== INSTRUCTION ==
Only one number is wanted: the count of lines in the records below that hold the word "Entertainment".
╔══
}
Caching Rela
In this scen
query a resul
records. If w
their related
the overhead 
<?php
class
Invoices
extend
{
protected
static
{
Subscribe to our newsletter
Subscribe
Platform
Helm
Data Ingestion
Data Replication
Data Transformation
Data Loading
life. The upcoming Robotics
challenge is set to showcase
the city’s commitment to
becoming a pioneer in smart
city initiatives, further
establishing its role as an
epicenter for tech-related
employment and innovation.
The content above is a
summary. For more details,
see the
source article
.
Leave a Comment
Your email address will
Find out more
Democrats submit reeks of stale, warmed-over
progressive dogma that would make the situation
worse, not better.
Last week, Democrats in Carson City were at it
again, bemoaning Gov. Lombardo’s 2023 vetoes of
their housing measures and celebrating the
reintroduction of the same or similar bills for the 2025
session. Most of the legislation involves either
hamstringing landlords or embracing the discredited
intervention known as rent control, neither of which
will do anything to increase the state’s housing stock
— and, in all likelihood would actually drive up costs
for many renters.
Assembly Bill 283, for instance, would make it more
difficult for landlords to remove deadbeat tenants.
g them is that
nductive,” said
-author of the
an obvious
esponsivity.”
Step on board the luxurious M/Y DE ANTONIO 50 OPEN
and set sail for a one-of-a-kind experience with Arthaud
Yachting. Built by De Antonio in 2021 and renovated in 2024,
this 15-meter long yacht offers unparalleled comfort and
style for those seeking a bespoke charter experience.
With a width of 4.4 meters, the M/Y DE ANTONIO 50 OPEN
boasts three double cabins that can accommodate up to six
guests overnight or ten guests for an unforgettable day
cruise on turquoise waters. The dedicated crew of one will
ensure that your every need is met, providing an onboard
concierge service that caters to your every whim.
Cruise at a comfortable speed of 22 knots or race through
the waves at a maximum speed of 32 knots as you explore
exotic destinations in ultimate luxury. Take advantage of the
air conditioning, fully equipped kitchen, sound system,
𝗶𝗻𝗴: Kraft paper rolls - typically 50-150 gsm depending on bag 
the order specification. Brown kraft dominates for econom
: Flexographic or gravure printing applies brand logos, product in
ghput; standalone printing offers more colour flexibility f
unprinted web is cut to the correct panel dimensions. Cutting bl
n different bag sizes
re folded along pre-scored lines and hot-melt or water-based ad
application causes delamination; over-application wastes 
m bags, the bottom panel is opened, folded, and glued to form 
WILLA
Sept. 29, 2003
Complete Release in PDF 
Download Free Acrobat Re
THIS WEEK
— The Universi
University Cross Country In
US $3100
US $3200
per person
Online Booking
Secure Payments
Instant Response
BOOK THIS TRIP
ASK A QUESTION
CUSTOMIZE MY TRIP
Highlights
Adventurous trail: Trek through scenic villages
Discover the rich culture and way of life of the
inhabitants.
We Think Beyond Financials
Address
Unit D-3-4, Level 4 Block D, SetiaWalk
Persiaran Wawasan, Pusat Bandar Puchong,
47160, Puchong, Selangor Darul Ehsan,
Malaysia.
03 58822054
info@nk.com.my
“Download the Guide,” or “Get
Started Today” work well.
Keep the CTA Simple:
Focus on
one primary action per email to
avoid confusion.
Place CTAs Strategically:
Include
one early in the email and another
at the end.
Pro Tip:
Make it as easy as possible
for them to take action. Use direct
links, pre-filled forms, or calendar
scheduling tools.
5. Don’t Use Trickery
╚══
╔══
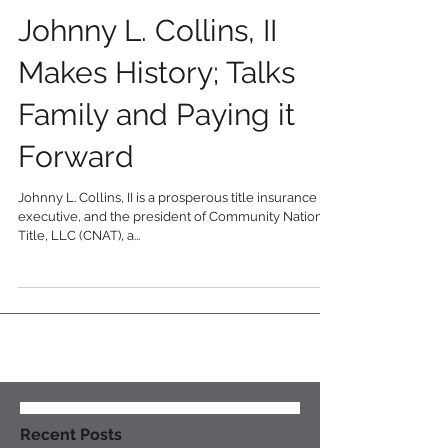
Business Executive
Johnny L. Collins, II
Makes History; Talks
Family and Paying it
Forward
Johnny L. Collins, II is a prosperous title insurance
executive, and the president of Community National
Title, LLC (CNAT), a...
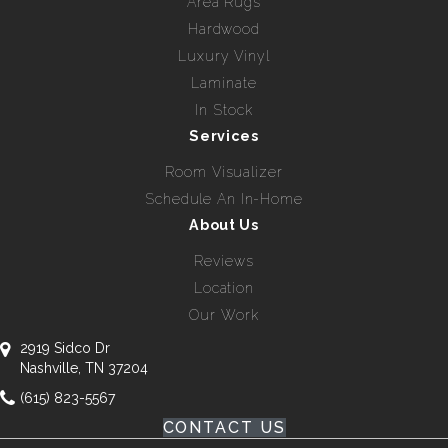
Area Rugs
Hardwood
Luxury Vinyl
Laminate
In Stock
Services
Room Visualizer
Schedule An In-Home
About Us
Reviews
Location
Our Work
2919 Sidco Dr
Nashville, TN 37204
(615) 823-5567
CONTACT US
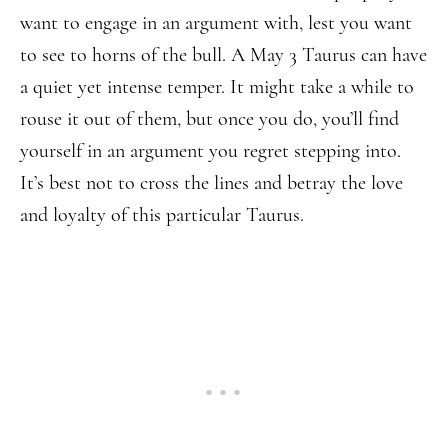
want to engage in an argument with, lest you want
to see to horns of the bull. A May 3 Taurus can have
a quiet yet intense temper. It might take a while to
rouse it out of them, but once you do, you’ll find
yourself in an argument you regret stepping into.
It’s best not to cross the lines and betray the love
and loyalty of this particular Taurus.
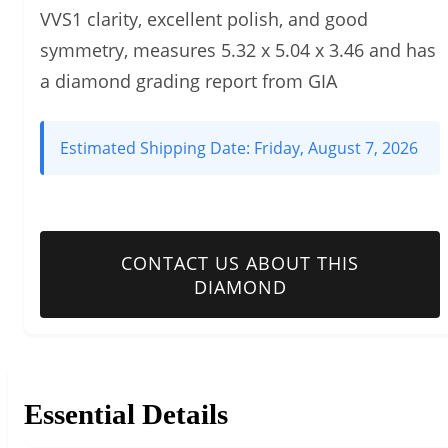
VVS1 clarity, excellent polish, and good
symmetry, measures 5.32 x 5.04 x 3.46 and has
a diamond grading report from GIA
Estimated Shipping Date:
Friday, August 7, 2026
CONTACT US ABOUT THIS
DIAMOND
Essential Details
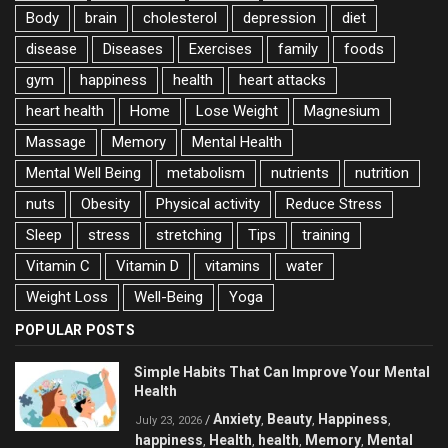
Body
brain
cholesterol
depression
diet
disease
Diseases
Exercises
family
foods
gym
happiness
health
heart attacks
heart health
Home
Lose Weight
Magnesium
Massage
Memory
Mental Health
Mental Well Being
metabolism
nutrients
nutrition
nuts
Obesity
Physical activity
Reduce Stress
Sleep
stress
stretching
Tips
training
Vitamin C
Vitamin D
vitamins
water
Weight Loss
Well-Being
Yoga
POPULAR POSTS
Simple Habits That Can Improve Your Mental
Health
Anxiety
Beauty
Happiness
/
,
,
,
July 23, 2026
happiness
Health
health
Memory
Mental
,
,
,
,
╚══
╔══
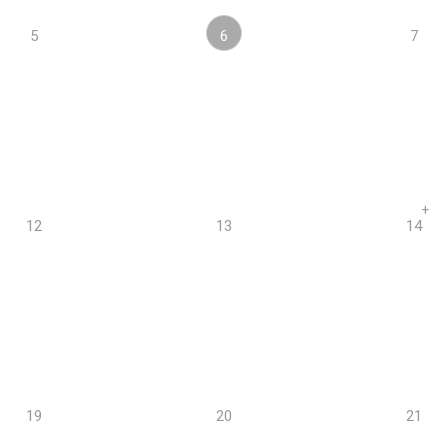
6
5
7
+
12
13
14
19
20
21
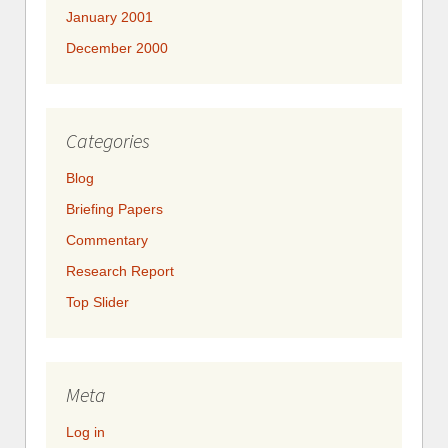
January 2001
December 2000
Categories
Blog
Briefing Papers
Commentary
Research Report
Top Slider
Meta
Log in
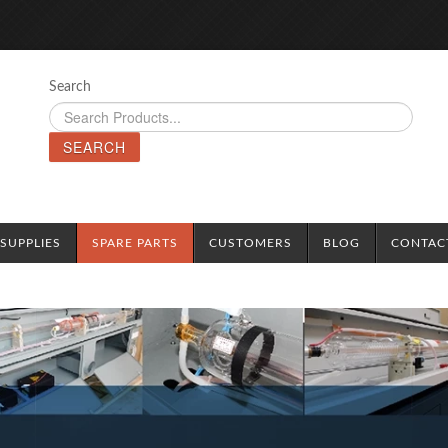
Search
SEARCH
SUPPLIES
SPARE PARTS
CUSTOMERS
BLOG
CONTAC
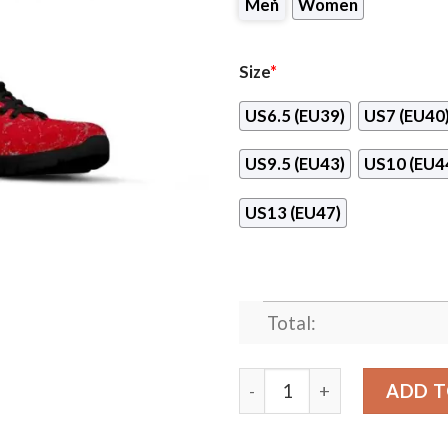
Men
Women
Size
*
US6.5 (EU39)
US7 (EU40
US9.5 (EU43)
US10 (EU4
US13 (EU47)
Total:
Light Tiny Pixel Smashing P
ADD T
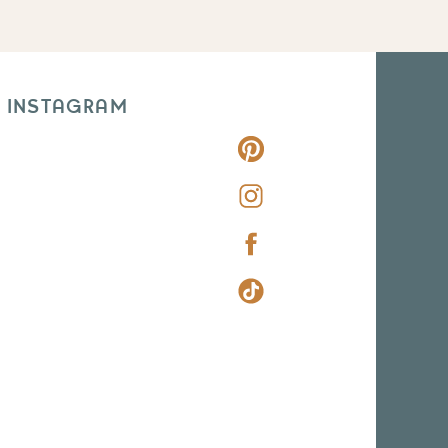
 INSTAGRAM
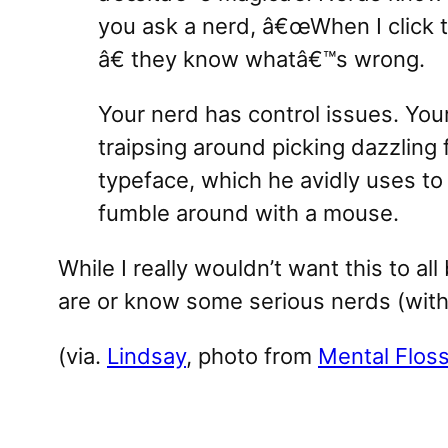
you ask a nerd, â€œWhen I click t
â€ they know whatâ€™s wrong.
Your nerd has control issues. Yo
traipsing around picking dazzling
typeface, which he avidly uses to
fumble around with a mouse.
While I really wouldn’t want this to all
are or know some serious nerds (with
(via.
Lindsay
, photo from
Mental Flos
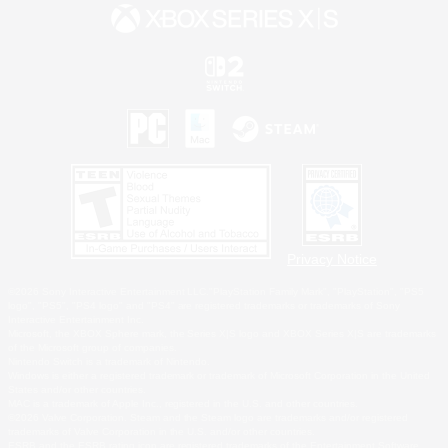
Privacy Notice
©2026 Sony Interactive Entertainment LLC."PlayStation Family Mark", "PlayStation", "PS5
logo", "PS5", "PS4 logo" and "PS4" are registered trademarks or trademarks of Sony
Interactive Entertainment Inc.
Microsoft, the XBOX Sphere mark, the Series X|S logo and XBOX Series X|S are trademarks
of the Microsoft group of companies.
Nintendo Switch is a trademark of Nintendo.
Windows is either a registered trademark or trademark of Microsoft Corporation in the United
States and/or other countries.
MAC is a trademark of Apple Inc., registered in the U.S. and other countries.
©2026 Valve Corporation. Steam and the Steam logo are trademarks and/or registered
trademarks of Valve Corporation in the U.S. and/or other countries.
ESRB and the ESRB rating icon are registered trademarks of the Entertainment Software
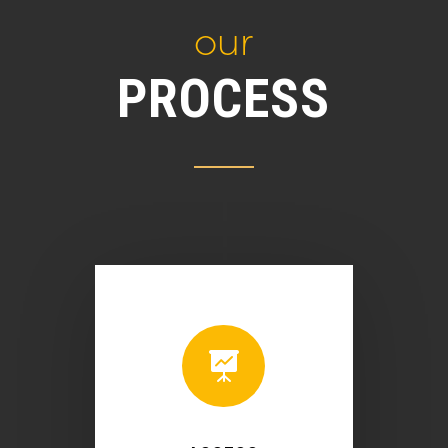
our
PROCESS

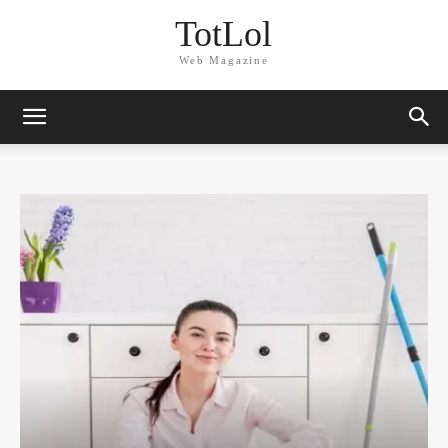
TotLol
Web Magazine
╚══
== EXERCISE RESULT ==
3